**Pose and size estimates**
□ □ □ □ □

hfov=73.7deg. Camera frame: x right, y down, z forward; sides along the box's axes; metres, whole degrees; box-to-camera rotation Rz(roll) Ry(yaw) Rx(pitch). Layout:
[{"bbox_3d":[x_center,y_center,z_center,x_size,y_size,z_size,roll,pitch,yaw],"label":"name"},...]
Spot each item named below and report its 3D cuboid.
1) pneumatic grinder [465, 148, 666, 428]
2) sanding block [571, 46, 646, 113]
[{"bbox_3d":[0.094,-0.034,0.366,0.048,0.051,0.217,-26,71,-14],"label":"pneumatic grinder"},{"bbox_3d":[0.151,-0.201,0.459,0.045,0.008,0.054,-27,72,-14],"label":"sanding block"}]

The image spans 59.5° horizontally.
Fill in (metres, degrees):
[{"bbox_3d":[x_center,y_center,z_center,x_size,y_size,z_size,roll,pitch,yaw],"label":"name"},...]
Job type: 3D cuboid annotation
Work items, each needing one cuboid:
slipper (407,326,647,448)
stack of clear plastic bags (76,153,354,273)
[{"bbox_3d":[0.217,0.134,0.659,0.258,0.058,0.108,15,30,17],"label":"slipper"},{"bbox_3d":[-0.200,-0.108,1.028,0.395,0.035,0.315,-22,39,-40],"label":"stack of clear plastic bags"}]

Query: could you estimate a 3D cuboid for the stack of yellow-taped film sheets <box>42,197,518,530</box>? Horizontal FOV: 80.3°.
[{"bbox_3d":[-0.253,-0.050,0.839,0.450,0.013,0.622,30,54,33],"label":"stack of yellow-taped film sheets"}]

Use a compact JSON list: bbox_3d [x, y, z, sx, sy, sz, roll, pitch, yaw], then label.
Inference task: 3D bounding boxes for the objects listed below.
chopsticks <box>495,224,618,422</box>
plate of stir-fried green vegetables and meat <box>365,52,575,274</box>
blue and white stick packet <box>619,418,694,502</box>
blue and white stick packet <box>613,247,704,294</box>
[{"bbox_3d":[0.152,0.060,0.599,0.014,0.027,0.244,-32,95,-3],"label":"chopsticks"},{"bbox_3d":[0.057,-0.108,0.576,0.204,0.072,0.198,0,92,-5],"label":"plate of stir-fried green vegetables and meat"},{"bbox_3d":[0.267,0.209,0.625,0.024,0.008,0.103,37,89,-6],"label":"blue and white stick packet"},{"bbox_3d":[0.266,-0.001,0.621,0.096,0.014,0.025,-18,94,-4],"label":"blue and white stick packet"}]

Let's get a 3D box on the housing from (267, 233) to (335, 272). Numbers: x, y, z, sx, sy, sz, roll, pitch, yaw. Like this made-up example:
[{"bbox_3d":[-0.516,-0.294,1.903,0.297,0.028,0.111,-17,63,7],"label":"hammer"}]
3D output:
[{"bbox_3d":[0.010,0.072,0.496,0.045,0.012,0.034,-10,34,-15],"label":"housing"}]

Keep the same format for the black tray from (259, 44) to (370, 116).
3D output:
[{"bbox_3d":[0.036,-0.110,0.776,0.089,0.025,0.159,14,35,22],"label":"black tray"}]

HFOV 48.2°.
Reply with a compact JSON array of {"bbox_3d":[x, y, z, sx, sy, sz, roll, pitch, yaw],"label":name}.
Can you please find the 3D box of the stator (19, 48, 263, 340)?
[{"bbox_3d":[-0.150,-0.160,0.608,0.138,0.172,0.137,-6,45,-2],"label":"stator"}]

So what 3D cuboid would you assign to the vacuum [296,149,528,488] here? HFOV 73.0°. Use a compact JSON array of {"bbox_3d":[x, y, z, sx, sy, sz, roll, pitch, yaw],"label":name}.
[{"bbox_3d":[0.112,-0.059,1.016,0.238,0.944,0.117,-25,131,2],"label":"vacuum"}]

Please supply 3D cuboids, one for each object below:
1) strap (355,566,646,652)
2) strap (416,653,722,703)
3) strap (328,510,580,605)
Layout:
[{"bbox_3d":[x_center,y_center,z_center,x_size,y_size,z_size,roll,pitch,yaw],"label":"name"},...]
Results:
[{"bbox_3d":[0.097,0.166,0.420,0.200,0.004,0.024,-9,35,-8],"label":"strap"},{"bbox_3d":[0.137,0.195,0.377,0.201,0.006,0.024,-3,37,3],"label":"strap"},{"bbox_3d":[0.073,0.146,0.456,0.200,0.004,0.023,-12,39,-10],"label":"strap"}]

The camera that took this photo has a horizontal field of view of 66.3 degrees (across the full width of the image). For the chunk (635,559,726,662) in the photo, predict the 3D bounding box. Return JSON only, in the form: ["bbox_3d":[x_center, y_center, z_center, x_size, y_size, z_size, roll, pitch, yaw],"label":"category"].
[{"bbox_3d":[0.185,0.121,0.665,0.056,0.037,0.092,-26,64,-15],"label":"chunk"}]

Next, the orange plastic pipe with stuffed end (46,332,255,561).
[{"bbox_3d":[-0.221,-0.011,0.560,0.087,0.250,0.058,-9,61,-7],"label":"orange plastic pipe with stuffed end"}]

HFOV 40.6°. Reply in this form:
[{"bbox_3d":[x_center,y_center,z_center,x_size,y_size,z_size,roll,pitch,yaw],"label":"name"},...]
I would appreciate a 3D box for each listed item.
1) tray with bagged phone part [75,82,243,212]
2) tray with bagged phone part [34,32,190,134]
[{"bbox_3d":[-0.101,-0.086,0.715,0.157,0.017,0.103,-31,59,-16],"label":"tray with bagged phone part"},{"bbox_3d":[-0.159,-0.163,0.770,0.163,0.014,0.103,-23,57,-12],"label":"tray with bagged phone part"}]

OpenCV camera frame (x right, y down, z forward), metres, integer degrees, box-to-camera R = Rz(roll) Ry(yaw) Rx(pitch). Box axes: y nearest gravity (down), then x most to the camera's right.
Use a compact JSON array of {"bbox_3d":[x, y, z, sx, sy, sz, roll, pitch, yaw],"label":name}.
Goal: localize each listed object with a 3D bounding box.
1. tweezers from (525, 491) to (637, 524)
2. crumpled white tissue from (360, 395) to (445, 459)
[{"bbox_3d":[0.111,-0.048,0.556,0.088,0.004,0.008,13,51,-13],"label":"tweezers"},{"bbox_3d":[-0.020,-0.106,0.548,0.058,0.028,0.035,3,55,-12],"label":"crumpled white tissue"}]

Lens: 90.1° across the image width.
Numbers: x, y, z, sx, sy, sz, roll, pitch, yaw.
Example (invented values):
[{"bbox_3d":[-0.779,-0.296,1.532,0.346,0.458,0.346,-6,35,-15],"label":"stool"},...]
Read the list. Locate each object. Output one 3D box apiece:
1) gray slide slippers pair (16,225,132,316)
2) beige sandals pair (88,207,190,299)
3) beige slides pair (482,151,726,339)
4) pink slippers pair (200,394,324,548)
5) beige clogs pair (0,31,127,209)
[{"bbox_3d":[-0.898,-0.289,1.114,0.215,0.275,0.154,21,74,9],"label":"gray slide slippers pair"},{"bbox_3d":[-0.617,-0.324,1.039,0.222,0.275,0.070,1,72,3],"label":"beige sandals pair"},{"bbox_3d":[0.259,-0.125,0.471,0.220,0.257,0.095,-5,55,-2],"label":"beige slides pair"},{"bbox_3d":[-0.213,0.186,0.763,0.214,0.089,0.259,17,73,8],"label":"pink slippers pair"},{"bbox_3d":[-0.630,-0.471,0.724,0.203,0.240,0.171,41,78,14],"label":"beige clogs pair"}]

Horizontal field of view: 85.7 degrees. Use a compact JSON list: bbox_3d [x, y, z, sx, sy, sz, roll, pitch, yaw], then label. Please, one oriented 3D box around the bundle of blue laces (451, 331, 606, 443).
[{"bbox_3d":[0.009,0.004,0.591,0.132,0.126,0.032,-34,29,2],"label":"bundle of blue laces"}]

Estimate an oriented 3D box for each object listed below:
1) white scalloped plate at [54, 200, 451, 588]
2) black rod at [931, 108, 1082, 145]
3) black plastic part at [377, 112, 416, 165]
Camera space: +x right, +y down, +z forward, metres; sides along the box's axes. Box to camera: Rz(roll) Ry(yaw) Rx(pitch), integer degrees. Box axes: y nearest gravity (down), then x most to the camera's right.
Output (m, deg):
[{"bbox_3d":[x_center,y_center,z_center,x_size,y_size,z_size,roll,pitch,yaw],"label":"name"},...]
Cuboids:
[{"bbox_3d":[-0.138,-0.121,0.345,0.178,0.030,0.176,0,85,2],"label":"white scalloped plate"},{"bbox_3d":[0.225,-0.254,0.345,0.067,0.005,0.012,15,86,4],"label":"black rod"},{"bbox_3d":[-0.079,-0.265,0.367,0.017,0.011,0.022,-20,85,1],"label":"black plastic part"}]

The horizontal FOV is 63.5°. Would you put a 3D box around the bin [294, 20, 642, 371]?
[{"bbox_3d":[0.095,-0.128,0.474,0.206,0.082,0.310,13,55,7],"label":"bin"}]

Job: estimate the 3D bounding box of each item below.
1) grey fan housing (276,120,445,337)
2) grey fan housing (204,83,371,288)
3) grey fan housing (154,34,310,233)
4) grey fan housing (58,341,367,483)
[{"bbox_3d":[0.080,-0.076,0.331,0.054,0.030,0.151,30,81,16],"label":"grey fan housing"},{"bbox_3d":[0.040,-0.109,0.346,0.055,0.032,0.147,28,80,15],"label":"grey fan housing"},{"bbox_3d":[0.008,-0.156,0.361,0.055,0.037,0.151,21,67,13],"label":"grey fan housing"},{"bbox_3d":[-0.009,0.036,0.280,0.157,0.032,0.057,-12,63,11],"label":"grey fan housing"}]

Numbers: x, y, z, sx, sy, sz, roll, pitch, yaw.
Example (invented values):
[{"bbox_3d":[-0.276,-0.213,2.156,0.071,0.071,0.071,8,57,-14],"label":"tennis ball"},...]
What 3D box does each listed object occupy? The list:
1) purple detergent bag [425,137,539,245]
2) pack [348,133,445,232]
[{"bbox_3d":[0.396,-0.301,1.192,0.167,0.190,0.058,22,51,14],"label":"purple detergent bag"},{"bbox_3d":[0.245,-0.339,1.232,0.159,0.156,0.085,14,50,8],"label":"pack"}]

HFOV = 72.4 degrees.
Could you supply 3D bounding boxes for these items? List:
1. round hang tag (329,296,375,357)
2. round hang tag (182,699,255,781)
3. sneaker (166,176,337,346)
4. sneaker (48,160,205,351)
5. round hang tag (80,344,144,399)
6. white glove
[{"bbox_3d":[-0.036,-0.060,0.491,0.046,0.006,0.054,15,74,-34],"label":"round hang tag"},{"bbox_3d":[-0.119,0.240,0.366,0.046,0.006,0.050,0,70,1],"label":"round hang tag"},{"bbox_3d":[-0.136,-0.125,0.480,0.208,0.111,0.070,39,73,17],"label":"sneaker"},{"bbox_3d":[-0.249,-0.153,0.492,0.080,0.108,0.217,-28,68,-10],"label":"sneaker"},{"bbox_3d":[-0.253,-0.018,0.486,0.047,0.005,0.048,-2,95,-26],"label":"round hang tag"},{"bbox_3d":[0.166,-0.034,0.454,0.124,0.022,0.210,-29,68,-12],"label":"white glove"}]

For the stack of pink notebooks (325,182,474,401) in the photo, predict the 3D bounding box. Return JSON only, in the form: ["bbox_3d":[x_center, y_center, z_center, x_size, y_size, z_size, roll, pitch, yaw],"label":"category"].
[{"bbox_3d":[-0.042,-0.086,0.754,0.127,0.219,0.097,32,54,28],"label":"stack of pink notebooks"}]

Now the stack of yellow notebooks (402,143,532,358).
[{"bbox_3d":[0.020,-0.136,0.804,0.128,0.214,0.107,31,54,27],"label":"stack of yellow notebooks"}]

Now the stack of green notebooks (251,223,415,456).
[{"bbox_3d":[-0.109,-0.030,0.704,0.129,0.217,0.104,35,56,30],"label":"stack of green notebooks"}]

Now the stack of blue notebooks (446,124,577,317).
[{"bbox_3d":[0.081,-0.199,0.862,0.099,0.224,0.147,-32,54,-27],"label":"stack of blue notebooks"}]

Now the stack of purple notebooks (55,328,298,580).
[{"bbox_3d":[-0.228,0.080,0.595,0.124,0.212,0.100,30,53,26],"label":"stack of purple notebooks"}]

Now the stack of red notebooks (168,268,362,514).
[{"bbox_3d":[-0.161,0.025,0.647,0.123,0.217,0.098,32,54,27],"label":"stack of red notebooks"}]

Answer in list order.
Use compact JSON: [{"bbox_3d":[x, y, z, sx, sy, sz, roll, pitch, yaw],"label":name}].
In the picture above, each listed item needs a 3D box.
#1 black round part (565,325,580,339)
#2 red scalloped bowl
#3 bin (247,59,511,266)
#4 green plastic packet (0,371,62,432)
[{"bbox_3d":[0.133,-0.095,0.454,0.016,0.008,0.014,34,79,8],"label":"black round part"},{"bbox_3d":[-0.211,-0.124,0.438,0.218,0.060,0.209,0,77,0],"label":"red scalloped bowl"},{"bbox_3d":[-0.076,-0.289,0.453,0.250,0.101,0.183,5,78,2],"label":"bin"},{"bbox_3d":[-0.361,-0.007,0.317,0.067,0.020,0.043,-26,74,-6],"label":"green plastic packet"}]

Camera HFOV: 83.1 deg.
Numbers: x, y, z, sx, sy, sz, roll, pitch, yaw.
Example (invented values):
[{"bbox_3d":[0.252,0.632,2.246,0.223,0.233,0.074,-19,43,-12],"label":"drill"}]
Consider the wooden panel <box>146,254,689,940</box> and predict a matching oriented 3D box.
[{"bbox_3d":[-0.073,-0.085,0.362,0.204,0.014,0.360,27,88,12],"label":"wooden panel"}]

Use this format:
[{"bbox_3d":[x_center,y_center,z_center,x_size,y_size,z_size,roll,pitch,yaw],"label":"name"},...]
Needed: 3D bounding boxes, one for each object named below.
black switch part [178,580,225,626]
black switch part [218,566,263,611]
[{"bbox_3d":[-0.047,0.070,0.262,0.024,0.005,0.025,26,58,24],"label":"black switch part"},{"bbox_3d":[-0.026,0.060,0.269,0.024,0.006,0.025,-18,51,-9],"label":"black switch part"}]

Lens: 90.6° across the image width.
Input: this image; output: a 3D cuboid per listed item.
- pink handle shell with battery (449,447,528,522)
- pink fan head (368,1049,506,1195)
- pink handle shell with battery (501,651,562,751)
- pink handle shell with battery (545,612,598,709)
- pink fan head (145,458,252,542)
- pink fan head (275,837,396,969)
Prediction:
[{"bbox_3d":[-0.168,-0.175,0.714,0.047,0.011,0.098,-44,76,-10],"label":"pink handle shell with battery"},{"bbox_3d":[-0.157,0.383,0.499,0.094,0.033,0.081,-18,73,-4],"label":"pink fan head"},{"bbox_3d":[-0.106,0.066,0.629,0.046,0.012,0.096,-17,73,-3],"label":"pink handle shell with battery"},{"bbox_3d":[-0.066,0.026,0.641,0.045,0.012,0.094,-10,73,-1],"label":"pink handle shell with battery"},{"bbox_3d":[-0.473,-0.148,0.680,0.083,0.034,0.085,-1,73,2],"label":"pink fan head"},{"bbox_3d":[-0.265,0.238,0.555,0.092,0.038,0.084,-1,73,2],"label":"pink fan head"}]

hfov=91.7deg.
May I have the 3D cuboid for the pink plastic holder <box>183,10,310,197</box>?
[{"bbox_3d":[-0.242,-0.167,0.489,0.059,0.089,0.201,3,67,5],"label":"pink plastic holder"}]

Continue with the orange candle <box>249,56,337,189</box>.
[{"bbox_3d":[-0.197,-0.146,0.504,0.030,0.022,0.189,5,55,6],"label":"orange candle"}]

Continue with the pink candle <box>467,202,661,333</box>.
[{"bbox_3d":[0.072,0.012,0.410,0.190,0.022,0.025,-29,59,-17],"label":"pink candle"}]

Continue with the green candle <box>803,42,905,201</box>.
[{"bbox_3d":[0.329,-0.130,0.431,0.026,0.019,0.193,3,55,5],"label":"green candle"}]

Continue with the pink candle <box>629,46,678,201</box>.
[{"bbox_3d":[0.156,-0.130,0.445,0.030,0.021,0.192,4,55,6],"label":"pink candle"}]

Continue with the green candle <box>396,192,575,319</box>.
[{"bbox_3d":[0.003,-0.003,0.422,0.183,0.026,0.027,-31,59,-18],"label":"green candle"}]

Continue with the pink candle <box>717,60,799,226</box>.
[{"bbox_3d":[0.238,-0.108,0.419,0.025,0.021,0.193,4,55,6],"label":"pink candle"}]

□ □ □ □ □

**EXERCISE**
Among the records above, find the lines where the word "Reply" appears and copy them.

**SOLUTION TO THIS TASK**
Reply with a compact JSON array of {"bbox_3d":[x, y, z, sx, sy, sz, roll, pitch, yaw],"label":name}.
HFOV 40.6°. Reply in this form:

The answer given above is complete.